Your objective: Output every line below as a JSON list of strings, with one string per line and any blank lines left out.

(Items listed in a dataset)
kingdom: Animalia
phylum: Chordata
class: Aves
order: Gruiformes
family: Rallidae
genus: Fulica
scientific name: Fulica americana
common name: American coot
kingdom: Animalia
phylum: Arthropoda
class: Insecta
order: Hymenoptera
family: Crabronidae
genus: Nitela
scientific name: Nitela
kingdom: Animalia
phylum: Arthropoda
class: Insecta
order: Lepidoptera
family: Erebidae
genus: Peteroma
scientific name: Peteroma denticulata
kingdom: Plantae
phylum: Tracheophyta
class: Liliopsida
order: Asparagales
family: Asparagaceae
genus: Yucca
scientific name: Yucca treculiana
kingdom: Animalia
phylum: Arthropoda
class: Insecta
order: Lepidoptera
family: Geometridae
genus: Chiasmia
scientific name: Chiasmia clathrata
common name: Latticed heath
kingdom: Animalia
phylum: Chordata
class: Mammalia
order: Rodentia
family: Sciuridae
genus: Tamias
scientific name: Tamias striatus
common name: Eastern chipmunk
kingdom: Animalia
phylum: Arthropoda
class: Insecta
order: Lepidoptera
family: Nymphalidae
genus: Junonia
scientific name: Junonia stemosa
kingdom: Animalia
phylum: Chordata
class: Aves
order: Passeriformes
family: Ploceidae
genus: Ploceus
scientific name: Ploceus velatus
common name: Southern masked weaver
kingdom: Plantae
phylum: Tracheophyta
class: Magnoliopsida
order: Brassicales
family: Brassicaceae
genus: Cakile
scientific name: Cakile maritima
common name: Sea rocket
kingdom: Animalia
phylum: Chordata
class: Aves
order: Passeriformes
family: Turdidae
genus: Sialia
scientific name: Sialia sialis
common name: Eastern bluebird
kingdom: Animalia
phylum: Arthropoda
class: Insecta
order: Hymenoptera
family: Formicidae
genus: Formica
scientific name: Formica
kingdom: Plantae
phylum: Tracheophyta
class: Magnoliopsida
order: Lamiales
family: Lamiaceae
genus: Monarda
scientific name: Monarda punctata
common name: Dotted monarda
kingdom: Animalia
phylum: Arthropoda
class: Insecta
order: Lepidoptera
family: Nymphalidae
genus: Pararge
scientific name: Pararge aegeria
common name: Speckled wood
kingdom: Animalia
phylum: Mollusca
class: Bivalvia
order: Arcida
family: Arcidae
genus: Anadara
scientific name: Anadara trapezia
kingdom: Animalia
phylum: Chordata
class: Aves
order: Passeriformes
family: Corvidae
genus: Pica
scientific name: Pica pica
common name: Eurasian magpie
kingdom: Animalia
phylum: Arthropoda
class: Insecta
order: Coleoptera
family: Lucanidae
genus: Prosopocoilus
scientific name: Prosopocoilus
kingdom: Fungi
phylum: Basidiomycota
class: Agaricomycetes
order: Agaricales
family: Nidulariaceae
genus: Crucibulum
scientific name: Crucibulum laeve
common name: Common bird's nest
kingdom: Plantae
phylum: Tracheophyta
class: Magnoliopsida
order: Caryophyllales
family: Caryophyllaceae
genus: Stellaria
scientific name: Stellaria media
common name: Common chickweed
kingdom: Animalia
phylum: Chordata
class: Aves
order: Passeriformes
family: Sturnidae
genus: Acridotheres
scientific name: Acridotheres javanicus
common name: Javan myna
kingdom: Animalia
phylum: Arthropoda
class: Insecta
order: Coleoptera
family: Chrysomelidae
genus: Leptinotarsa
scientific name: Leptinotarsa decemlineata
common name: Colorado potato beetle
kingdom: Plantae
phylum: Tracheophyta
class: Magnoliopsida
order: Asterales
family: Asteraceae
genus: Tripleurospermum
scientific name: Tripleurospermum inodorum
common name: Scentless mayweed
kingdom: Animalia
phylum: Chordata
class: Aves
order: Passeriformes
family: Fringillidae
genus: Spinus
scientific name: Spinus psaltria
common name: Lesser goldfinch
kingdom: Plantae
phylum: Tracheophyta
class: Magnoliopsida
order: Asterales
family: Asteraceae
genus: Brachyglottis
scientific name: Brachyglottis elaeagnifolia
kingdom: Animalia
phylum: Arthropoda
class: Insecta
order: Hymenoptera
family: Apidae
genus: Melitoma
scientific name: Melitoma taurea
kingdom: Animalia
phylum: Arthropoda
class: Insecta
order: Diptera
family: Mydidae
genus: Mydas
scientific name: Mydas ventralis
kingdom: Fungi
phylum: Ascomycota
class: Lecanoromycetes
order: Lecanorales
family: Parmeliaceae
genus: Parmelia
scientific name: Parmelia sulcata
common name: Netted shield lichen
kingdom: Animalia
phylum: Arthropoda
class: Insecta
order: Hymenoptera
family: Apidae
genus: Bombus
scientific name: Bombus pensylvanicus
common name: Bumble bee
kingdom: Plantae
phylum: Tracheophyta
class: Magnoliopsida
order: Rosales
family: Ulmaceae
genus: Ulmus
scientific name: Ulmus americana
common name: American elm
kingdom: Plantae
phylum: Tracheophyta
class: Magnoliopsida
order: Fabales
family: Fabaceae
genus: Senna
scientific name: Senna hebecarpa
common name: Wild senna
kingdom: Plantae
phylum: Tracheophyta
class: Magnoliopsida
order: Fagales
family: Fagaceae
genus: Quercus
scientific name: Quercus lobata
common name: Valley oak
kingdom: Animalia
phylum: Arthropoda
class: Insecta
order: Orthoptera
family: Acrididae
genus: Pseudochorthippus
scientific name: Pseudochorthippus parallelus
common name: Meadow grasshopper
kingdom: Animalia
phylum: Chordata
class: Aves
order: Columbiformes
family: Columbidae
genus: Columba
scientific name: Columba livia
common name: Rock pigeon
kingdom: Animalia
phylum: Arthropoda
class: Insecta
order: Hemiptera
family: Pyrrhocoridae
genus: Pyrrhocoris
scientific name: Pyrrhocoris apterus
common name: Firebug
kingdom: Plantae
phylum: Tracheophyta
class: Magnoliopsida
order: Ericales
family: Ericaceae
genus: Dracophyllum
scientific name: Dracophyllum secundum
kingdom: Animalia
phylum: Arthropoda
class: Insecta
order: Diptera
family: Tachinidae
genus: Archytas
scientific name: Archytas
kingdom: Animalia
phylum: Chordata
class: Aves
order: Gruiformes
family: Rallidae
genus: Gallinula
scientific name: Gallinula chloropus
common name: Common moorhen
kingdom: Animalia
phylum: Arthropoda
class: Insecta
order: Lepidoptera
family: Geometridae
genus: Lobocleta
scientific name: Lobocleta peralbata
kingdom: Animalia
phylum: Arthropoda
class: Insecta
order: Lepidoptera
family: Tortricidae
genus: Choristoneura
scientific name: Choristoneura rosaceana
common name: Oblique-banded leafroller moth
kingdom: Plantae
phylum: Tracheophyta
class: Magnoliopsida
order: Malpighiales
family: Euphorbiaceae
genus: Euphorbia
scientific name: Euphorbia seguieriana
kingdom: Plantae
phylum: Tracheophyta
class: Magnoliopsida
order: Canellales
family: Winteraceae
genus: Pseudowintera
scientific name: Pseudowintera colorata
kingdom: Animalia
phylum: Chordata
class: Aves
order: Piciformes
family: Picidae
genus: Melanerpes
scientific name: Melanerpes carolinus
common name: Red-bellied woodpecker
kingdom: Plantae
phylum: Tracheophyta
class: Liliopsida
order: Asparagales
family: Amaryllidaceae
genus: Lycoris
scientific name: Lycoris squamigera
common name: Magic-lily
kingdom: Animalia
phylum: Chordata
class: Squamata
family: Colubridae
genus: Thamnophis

Complete answer:
[
  "kingdom: Animalia",
  "phylum: Chordata",
  "class: Aves",
  "order: Gruiformes",
  "family: Rallidae",
  "genus: Fulica",
  "scientific name: Fulica americana",
  "common name: American coot",
  "kingdom: Animalia",
  "phylum: Arthropoda",
  "class: Insecta",
  "order: Hymenoptera",
  "family: Crabronidae",
  "genus: Nitela",
  "scientific name: Nitela",
  "kingdom: Animalia",
  "phylum: Arthropoda",
  "class: Insecta",
  "order: Lepidoptera",
  "family: Erebidae",
  "genus: Peteroma",
  "scientific name: Peteroma denticulata",
  "kingdom: Plantae",
  "phylum: Tracheophyta",
  "class: Liliopsida",
  "order: Asparagales",
  "family: Asparagaceae",
  "genus: Yucca",
  "scientific name: Yucca treculiana",
  "kingdom: Animalia",
  "phylum: Arthropoda",
  "class: Insecta",
  "order: Lepidoptera",
  "family: Geometridae",
  "genus: Chiasmia",
  "scientific name: Chiasmia clathrata",
  "common name: Latticed heath",
  "kingdom: Animalia",
  "phylum: Chordata",
  "class: Mammalia",
  "order: Rodentia",
  "family: Sciuridae",
  "genus: Tamias",
  "scientific name: Tamias striatus",
  "common name: Eastern chipmunk",
  "kingdom: Animalia",
  "phylum: Arthropoda",
  "class: Insecta",
  "order: Lepidoptera",
  "family: Nymphalidae",
  "genus: Junonia",
  "scientific name: Junonia stemosa",
  "kingdom: Animalia",
  "phylum: Chordata",
  "class: Aves",
  "order: Passeriformes",
  "family: Ploceidae",
  "genus: Ploceus",
  "scientific name: Ploceus velatus",
  "common name: Southern masked weaver",
  "kingdom: Plantae",
  "phylum: Tracheophyta",
  "class: Magnoliopsida",
  "order: Brassicales",
  "family: Brassicaceae",
  "genus: Cakile",
  "scientific name: Cakile maritima",
  "common name: Sea rocket",
  "kingdom: Animalia",
  "phylum: Chordata",
  "class: Aves",
  "order: Passeriformes",
  "family: Turdidae",
  "genus: Sialia",
  "scientific name: Sialia sialis",
  "common name: Eastern bluebird",
  "kingdom: Animalia",
  "phylum: Arthropoda",
  "class: Insecta",
  "order: Hymenoptera",
  "family: Formicidae",
  "genus: Formica",
  "scientific name: Formica",
  "kingdom: Plantae",
  "phylum: Tracheophyta",
  "class: Magnoliopsida",
  "order: Lamiales",
  "family: Lamiaceae",
  "genus: Monarda",
  "scientific name: Monarda punctata",
  "common name: Dotted monarda",
  "kingdom: Animalia",
  "phylum: Arthropoda",
  "class: Insecta",
  "order: Lepidoptera",
  "family: Nymphalidae",
  "genus: Pararge",
  "scientific name: Pararge aegeria",
  "common name: Speckled wood",
  "kingdom: Animalia",
  "phylum: Mollusca",
  "class: Bivalvia",
  "order: Arcida",
  "family: Arcidae",
  "genus: Anadara",
  "scientific name: Anadara trapezia",
  "kingdom: Animalia",
  "phylum: Chordata",
  "class: Aves",
  "order: Passeriformes",
  "family: Corvidae",
  "genus: Pica",
  "scientific name: Pica pica",
  "common name: Eurasian magpie",
  "kingdom: Animalia",
  "phylum: Arthropoda",
  "class: Insecta",
  "order: Coleoptera",
  "family: Lucanidae",
  "genus: Prosopocoilus",
  "scientific name: Prosopocoilus",
  "kingdom: Fungi",
  "phylum: Basidiomycota",
  "class: Agaricomycetes",
  "order: Agaricales",
  "family: Nidulariaceae",
  "genus: Crucibulum",
  "scientific name: Crucibulum laeve",
  "common name: Common bird's nest",
  "kingdom: Plantae",
  "phylum: Tracheophyta",
  "class: Magnoliopsida",
  "order: Caryophyllales",
  "family: Caryophyllaceae",
  "genus: Stellaria",
  "scientific name: Stellaria media",
  "common name: Common chickweed",
  "kingdom: Animalia",
  "phylum: Chordata",
  "class: Aves",
  "order: Passeriformes",
  "family: Sturnidae",
  "genus: Acridotheres",
  "scientific name: Acridotheres javanicus",
  "common name: Javan myna",
  "kingdom: Animalia",
  "phylum: Arthropoda",
  "class: Insecta",
  "order: Coleoptera",
  "family: Chrysomelidae",
  "genus: Leptinotarsa",
  "scientific name: Leptinotarsa decemlineata",
  "common name: Colorado potato beetle",
  "kingdom: Plantae",
  "phylum: Tracheophyta",
  "class: Magnoliopsida",
  "order: Asterales",
  "family: Asteraceae",
  "genus: Tripleurospermum",
  "scientific name: Tripleurospermum inodorum",
  "common name: Scentless mayweed",
  "kingdom: Animalia",
  "phylum: Chordata",
  "class: Aves",
  "order: Passeriformes",
  "family: Fringillidae",
  "genus: Spinus",
  "scientific name: Spinus psaltria",
  "common name: Lesser goldfinch",
  "kingdom: Plantae",
  "phylum: Tracheophyta",
  "class: Magnoliopsida",
  "order: Asterales",
  "family: Asteraceae",
  "genus: Brachyglottis",
  "scientific name: Brachyglottis elaeagnifolia",
  "kingdom: Animalia",
  "phylum: Arthropoda",
  "class: Insecta",
  "order: Hymenoptera",
  "family: Apidae",
  "genus: Melitoma",
  "scientific name: Melitoma taurea",
  "kingdom: Animalia",
  "phylum: Arthropoda",
  "class: Insecta",
  "order: Diptera",
  "family: Mydidae",
  "genus: Mydas",
  "scientific name: Mydas ventralis",
  "kingdom: Fungi",
  "phylum: Ascomycota",
  "class: Lecanoromycetes",
  "order: Lecanorales",
  "family: Parmeliaceae",
  "genus: Parmelia",
  "scientific name: Parmelia sulcata",
  "common name: Netted shield lichen",
  "kingdom: Animalia",
  "phylum: Arthropoda",
  "class: Insecta",
  "order: Hymenoptera",
  "family: Apidae",
  "genus: Bombus",
  "scientific name: Bombus pensylvanicus",
  "common name: Bumble bee",
  "kingdom: Plantae",
  "phylum: Tracheophyta",
  "class: Magnoliopsida",
  "order: Rosales",
  "family: Ulmaceae",
  "genus: Ulmus",
  "scientific name: Ulmus americana",
  "common name: American elm",
  "kingdom: Plantae",
  "phylum: Tracheophyta",
  "class: Magnoliopsida",
  "order: Fabales",
  "family: Fabaceae",
  "genus: Senna",
  "scientific name: Senna hebecarpa",
  "common name: Wild senna",
  "kingdom: Plantae",
  "phylum: Tracheophyta",
  "class: Magnoliopsida",
  "order: Fagales",
  "family: Fagaceae",
  "genus: Quercus",
  "scientific name: Quercus lobata",
  "common name: Valley oak",
  "kingdom: Animalia",
  "phylum: Arthropoda",
  "class: Insecta",
  "order: Orthoptera",
  "family: Acrididae",
  "genus: Pseudochorthippus",
  "scientific name: Pseudochorthippus parallelus",
  "common name: Meadow grasshopper",
  "kingdom: Animalia",
  "phylum: Chordata",
  "class: Aves",
  "order: Columbiformes",
  "family: Columbidae",
  "genus: Columba",
  "scientific name: Columba livia",
  "common name: Rock pigeon",
  "kingdom: Animalia",
  "phylum: Arthropoda",
  "class: Insecta",
  "order: Hemiptera",
  "family: Pyrrhocoridae",
  "genus: Pyrrhocoris",
  "scientific name: Pyrrhocoris apterus",
  "common name: Firebug",
  "kingdom: Plantae",
  "phylum: Tracheophyta",
  "class: Magnoliopsida",
  "order: Ericales",
  "family: Ericaceae",
  "genus: Dracophyllum",
  "scientific name: Dracophyllum secundum",
  "kingdom: Animalia",
  "phylum: Arthropoda",
  "class: Insecta",
  "order: Diptera",
  "family: Tachinidae",
  "genus: Archytas",
  "scientific name: Archytas",
  "kingdom: Animalia",
  "phylum: Chordata",
  "class: Aves",
  "order: Gruiformes",
  "family: Rallidae",
  "genus: Gallinula",
  "scientific name: Gallinula chloropus",
  "common name: Common moorhen",
  "kingdom: Animalia",
  "phylum: Arthropoda",
  "class: Insecta",
  "order: Lepidoptera",
  "family: Geometridae",
  "genus: Lobocleta",
  "scientific name: Lobocleta peralbata",
  "kingdom: Animalia",
  "phylum: Arthropoda",
  "class: Insecta",
  "order: Lepidoptera",
  "family: Tortricidae",
  "genus: Choristoneura",
  "scientific name: Choristoneura rosaceana",
  "common name: Oblique-banded leafroller moth",
  "kingdom: Plantae",
  "phylum: Tracheophyta",
  "class: Magnoliopsida",
  "order: Malpighiales",
  "family: Euphorbiaceae",
  "genus: Euphorbia",
  "scientific name: Euphorbia seguieriana",
  "kingdom: Plantae",
  "phylum: Tracheophyta",
  "class: Magnoliopsida",
  "order: Canellales",
  "family: Winteraceae",
  "genus: Pseudowintera",
  "scientific name: Pseudowintera colorata",
  "kingdom: Animalia",
  "phylum: Chordata",
  "class: Aves",
  "order: Piciformes",
  "family: Picidae",
  "genus: Melanerpes",
  "scientific name: Melanerpes carolinus",
  "common name: Red-bellied woodpecker",
  "kingdom: Plantae",
  "phylum: Tracheophyta",
  "class: Liliopsida",
  "order: Asparagales",
  "family: Amaryllidaceae",
  "genus: Lycoris",
  "scientific name: Lycoris squamigera",
  "common name: Magic-lily",
  "kingdom: Animalia",
  "phylum: Chordata",
  "class: Squamata",
  "family: Colubridae",
  "genus: Thamnophis"
]